In the listing below, find the line containing "WEI is a web" and the line containing "Item: a value". Repeat exactly those two lines and every line between them.

++++

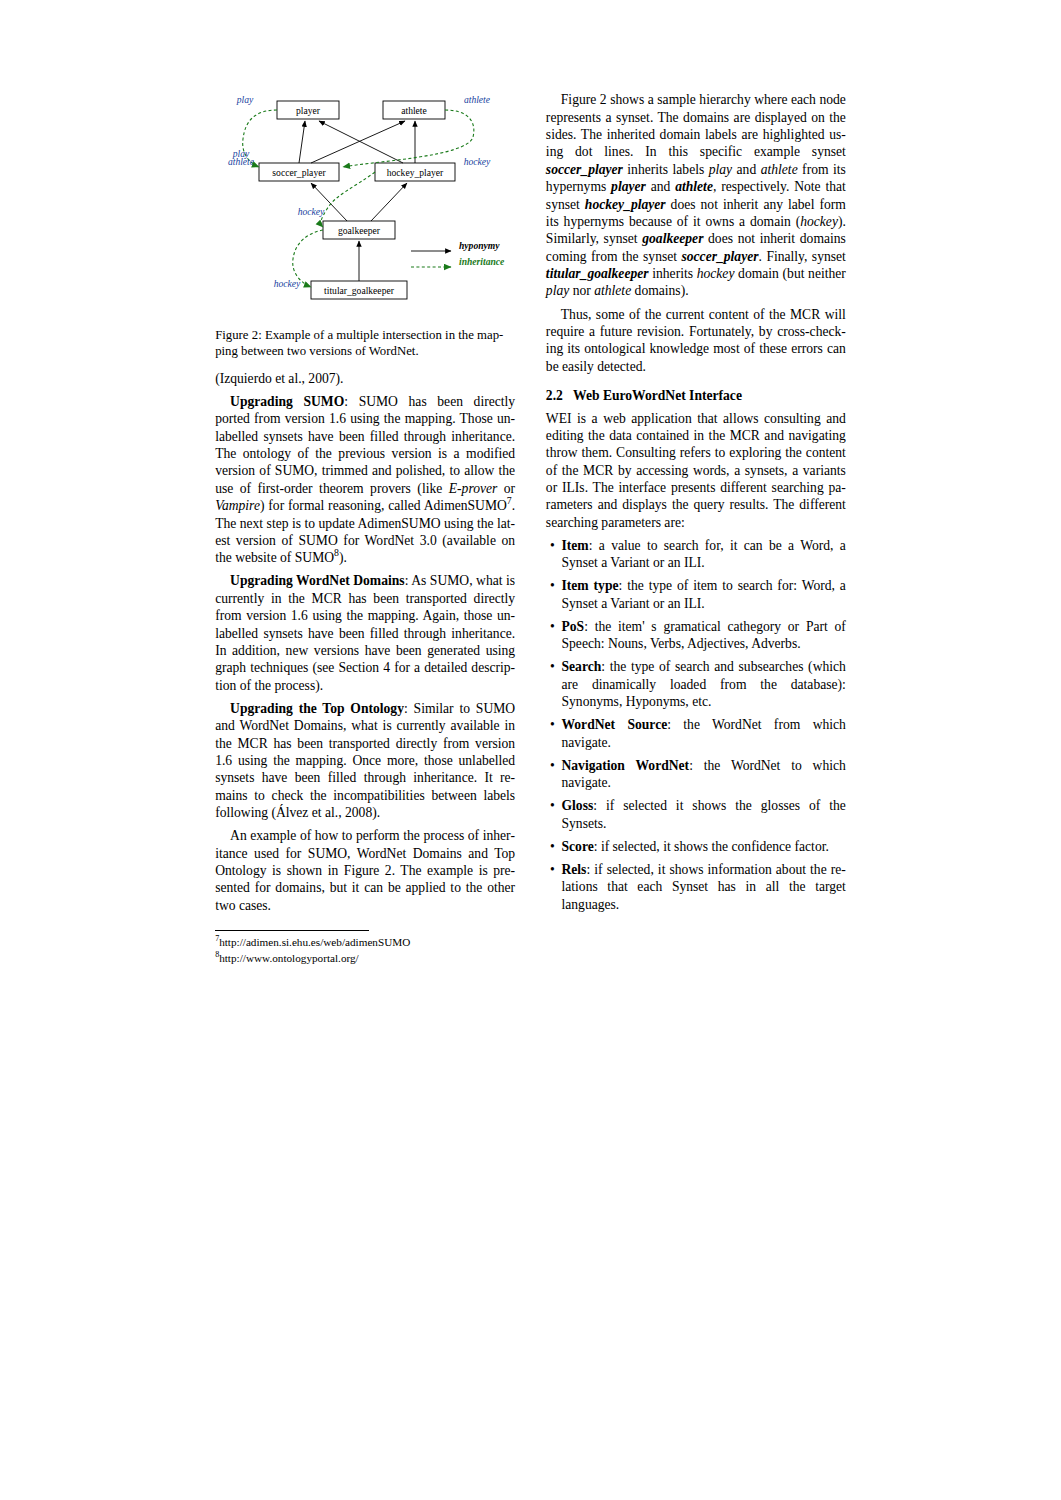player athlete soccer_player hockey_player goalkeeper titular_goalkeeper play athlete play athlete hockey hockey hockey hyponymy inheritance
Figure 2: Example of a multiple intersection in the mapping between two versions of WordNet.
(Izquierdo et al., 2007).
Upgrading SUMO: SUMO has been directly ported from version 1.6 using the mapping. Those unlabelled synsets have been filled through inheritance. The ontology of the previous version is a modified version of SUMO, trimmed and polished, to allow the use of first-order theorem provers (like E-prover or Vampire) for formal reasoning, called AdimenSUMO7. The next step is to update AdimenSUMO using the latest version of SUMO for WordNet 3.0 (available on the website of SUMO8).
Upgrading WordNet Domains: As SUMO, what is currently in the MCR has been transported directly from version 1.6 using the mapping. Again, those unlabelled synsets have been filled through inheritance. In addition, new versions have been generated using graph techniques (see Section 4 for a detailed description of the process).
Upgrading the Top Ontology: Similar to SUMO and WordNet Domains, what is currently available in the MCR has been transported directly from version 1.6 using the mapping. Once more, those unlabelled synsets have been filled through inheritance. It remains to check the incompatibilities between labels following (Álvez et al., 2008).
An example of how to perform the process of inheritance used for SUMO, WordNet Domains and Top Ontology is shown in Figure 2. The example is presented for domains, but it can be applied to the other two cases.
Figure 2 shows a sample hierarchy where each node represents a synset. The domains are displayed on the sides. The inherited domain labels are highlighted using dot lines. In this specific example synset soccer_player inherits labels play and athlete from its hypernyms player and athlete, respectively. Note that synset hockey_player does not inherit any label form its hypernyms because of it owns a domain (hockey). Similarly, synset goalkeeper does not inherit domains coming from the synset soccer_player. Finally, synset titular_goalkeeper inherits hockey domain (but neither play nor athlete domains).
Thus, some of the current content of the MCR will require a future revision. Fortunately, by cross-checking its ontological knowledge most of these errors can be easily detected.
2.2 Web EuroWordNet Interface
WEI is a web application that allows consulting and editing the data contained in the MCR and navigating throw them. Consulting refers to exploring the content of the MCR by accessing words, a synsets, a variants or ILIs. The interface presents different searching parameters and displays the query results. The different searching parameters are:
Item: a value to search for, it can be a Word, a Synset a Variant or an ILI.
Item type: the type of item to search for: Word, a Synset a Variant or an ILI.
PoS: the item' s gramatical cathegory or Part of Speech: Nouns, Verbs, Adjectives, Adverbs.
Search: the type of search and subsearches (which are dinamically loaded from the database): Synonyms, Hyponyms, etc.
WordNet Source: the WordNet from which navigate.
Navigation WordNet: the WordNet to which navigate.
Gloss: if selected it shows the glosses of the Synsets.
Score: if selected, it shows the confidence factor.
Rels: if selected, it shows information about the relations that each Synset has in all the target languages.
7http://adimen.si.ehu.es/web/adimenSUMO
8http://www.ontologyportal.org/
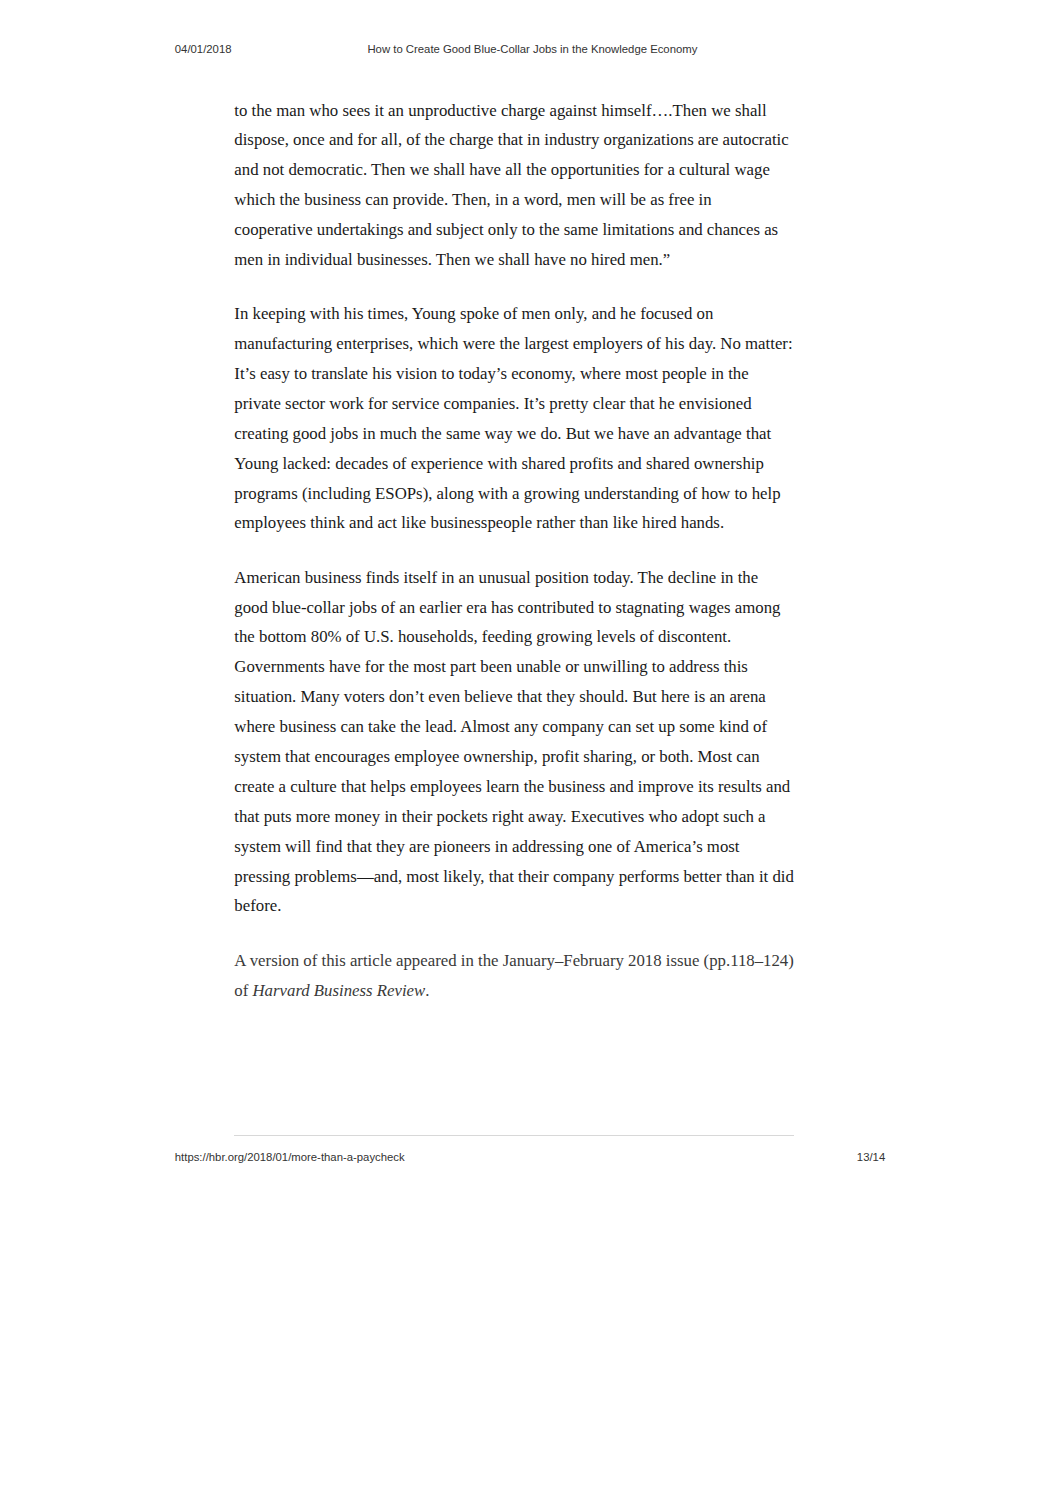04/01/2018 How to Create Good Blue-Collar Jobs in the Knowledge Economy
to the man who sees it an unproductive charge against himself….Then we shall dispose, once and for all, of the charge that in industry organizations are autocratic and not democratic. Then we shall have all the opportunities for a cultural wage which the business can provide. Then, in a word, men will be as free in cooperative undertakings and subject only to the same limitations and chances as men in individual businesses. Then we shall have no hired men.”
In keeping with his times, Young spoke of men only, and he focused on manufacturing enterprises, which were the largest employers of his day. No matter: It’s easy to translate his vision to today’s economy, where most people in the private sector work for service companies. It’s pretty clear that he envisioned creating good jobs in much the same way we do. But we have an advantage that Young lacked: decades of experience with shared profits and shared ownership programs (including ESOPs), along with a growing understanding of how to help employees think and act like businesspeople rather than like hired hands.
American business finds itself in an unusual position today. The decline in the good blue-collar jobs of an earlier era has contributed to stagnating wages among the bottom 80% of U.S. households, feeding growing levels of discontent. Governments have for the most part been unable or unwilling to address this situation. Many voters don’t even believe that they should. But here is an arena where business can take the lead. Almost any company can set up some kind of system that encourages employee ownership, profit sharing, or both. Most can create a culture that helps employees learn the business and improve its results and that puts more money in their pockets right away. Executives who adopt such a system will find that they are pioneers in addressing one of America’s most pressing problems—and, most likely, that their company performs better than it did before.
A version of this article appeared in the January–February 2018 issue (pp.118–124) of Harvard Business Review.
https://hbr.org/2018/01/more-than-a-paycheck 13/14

++++

=== RESULT ===
WEI is a web application that allows consulting and editing the data contained in the MCR and navigating throw them. Consulting refers to exploring the content of the MCR by accessing words, a synsets, a variants or ILIs. The interface presents different searching parameters and displays the query results. The different searching parameters are:
Item: a value to search for, it can be a Word, a Synset a Variant or an ILI.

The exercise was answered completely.